▸ Assigned task: Copy out exactly the lines from the one containing "nose: (375, 158)" to the end of the records below, both included, and nothing else.

Records contained in a dataset
* * *

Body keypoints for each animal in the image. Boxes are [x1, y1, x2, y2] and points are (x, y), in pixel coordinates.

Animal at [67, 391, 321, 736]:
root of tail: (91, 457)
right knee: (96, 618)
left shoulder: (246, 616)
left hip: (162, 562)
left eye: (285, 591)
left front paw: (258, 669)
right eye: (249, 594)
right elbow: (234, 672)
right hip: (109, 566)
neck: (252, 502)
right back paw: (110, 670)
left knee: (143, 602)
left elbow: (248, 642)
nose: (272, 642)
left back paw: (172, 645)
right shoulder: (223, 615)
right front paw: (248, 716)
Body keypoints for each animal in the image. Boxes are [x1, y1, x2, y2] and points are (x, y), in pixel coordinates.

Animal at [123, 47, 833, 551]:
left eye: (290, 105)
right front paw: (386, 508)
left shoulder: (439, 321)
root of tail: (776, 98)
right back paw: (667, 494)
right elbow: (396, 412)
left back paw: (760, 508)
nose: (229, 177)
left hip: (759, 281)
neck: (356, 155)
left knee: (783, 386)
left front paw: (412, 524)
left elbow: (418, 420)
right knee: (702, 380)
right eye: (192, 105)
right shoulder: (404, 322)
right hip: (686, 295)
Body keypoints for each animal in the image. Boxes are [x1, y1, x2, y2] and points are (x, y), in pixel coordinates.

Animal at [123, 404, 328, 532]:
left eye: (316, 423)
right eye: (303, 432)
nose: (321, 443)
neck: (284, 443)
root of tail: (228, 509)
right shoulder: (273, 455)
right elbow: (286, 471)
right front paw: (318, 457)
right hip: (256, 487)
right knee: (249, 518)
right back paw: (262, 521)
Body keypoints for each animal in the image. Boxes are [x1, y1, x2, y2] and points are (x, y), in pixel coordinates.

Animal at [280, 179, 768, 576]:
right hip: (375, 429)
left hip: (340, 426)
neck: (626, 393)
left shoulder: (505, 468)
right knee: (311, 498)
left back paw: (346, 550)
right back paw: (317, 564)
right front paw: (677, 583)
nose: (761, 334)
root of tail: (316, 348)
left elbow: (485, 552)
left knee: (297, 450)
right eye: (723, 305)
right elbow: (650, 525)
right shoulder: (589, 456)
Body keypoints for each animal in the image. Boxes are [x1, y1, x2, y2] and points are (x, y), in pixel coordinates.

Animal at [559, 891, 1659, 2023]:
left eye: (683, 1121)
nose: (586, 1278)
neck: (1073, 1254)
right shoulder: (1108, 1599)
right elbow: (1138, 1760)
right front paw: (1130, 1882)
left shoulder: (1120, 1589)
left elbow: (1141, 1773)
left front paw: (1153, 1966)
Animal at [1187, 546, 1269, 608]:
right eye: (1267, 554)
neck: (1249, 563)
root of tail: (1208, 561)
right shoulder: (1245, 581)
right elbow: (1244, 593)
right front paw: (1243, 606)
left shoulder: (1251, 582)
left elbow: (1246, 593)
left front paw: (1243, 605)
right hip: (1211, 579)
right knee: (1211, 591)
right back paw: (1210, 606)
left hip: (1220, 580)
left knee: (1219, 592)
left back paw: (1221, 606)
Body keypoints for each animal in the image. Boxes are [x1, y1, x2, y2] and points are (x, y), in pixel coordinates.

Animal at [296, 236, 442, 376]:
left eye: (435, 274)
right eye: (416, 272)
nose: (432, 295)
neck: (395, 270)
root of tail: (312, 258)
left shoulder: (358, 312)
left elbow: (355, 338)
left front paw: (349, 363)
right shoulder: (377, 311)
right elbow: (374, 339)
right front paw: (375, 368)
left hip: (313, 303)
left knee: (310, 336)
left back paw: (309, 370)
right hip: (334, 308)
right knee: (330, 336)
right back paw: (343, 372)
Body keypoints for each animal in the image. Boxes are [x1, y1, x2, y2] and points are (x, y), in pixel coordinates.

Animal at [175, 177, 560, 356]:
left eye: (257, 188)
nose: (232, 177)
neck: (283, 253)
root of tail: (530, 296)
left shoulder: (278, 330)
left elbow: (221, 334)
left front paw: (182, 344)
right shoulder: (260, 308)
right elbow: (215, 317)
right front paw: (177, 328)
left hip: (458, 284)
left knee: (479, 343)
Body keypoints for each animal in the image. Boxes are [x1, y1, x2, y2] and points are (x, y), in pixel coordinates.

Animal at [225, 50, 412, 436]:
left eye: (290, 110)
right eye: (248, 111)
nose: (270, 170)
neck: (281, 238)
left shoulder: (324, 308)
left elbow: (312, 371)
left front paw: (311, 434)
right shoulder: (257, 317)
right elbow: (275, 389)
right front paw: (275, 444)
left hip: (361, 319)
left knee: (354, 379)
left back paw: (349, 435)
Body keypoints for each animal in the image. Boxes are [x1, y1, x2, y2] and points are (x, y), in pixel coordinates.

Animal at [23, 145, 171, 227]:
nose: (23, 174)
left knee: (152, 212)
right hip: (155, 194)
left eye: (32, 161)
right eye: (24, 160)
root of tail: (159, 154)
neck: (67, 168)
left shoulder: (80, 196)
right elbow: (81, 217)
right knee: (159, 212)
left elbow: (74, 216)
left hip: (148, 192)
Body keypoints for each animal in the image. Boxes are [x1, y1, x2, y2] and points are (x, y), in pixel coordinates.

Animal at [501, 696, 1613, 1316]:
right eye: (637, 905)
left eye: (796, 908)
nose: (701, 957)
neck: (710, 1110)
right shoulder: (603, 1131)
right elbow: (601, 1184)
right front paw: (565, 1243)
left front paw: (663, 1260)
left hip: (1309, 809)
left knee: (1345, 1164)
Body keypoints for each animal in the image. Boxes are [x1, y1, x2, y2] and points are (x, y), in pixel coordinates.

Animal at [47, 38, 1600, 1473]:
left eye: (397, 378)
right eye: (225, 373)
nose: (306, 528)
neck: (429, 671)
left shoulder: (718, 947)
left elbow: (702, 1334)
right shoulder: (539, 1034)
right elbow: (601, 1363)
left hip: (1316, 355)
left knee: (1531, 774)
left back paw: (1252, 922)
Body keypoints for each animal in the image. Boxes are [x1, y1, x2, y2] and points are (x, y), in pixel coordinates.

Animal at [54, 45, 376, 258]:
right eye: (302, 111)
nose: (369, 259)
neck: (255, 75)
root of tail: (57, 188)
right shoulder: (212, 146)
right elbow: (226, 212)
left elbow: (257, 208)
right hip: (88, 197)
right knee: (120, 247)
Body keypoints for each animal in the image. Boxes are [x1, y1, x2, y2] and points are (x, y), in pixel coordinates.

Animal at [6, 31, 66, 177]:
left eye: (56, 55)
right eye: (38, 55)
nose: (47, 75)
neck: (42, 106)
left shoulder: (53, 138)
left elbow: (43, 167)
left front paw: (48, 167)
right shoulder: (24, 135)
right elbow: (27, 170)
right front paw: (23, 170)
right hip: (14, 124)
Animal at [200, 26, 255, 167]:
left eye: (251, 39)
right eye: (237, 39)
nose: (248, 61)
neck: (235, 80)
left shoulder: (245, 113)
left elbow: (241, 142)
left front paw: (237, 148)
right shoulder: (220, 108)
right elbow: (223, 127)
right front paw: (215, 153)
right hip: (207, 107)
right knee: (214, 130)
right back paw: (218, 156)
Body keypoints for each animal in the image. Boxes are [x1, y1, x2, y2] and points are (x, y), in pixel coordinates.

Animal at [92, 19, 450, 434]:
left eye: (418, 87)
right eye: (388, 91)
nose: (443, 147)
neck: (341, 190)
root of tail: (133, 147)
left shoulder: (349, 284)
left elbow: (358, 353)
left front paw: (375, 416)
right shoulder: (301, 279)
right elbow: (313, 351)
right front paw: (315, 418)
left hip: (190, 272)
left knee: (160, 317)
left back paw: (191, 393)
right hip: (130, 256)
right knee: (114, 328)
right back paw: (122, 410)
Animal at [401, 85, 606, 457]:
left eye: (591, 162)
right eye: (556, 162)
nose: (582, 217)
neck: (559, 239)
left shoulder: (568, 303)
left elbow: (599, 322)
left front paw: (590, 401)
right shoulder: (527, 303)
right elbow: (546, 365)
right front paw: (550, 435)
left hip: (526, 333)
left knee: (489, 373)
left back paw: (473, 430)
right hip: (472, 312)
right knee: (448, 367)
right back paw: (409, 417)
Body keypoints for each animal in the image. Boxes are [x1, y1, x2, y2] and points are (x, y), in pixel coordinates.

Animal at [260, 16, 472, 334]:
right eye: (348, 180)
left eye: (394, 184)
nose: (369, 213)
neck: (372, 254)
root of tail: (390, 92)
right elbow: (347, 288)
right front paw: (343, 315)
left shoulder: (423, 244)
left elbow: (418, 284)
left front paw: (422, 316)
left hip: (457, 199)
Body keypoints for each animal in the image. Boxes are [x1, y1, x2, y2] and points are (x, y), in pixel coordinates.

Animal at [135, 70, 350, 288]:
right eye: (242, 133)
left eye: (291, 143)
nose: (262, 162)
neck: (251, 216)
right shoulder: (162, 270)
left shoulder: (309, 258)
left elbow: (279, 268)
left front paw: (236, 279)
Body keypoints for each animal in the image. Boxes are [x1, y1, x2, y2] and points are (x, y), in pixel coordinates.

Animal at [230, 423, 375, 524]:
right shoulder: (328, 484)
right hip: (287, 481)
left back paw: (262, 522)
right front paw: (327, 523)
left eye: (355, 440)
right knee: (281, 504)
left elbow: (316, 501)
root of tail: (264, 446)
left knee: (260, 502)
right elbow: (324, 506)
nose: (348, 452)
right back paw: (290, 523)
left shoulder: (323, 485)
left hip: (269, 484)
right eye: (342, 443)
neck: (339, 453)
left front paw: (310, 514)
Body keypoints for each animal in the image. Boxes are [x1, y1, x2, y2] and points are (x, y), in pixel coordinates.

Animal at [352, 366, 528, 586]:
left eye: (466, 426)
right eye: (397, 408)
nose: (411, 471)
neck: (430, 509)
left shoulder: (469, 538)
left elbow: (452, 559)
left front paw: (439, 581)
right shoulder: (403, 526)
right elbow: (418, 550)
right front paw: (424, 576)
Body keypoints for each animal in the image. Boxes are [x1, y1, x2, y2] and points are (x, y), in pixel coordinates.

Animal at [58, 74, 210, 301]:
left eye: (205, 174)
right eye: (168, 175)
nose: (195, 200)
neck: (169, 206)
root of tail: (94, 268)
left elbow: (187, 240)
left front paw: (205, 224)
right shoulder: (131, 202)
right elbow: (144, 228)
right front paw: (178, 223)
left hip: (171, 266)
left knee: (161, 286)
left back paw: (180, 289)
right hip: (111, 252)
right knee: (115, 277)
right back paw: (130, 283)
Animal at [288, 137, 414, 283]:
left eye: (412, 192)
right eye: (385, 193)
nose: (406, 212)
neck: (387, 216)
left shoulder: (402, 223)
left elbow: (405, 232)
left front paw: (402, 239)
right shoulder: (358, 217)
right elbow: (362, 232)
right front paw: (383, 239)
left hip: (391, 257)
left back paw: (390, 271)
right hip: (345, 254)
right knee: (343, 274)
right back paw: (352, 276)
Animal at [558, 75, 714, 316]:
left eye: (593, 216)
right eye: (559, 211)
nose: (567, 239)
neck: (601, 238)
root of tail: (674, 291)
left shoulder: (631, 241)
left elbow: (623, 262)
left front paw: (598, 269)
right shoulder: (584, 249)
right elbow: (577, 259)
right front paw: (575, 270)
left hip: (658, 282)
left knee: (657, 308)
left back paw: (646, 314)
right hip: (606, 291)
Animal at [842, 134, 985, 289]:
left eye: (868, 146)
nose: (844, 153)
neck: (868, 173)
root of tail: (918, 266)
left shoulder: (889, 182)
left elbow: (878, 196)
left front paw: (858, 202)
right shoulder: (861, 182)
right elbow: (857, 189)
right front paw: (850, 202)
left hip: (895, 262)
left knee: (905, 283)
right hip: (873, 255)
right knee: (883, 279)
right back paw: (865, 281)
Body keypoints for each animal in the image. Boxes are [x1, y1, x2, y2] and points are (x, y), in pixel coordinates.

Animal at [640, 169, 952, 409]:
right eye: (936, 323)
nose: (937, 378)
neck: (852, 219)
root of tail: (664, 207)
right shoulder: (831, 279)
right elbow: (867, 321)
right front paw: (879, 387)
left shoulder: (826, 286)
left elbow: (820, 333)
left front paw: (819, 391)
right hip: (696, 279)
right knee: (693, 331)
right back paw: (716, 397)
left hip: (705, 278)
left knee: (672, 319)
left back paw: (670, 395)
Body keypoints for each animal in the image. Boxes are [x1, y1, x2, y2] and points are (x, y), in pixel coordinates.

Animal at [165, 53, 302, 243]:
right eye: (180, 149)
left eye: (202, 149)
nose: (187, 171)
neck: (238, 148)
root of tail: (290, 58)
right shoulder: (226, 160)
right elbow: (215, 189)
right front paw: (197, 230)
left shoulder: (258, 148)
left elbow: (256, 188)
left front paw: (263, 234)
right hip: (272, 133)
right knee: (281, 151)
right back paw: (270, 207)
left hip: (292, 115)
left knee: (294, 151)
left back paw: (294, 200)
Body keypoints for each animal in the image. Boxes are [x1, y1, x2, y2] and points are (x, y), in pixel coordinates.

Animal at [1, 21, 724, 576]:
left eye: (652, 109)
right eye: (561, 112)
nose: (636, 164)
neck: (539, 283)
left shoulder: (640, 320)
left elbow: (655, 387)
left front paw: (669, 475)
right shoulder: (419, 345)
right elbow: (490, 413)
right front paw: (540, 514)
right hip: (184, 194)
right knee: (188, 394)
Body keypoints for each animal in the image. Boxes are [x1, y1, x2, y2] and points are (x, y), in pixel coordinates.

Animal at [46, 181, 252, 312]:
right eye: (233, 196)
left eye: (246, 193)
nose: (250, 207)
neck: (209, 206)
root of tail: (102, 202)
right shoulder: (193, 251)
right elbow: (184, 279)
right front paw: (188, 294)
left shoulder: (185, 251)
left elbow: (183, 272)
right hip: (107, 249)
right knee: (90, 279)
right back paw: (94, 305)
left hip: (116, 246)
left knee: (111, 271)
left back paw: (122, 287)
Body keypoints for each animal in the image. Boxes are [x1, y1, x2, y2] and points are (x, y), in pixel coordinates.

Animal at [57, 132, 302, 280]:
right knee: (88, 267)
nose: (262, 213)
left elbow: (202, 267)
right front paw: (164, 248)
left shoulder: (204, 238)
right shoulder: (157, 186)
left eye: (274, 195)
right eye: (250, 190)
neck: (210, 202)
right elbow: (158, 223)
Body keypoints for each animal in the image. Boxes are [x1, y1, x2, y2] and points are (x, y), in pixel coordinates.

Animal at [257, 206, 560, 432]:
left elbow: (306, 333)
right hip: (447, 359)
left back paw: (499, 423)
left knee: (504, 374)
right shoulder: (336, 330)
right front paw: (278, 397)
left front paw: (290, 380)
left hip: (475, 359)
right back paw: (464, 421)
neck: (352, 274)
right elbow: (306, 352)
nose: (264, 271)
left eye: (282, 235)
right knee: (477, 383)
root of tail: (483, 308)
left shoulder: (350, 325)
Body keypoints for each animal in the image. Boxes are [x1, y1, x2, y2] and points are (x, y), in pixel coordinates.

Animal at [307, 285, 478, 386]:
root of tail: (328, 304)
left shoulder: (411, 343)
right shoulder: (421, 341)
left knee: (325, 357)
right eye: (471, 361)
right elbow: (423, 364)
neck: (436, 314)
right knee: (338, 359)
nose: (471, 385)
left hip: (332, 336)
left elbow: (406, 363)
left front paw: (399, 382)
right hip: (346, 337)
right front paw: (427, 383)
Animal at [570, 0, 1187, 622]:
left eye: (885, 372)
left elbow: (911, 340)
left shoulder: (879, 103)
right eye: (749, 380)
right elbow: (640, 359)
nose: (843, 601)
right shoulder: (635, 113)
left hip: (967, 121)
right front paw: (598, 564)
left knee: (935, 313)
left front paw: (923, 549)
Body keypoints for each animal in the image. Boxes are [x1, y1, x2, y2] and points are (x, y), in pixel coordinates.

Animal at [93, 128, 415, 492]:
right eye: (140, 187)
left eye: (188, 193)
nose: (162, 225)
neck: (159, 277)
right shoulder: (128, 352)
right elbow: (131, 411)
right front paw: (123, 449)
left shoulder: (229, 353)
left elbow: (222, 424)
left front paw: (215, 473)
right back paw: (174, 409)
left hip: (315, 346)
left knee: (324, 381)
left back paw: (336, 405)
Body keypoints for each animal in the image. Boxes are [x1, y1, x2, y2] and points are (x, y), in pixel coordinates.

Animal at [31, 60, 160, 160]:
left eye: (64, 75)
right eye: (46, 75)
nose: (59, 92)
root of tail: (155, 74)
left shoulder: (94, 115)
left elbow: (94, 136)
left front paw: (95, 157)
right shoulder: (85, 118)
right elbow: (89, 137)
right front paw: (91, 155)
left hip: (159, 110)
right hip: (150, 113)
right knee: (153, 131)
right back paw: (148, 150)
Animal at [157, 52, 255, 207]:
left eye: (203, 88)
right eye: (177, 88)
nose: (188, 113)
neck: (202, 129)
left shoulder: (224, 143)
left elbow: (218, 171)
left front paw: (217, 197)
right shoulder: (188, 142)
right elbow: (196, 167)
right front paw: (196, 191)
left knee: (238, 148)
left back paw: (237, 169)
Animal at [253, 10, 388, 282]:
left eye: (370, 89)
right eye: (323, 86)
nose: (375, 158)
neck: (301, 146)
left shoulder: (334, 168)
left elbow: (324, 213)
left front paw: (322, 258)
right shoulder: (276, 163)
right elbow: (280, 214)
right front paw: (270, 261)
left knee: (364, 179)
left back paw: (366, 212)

* * *

▸ Result:
nose: (375, 158)
neck: (301, 146)
left shoulder: (334, 168)
left elbow: (324, 213)
left front paw: (322, 258)
right shoulder: (276, 163)
right elbow: (280, 214)
right front paw: (270, 261)
left knee: (364, 179)
left back paw: (366, 212)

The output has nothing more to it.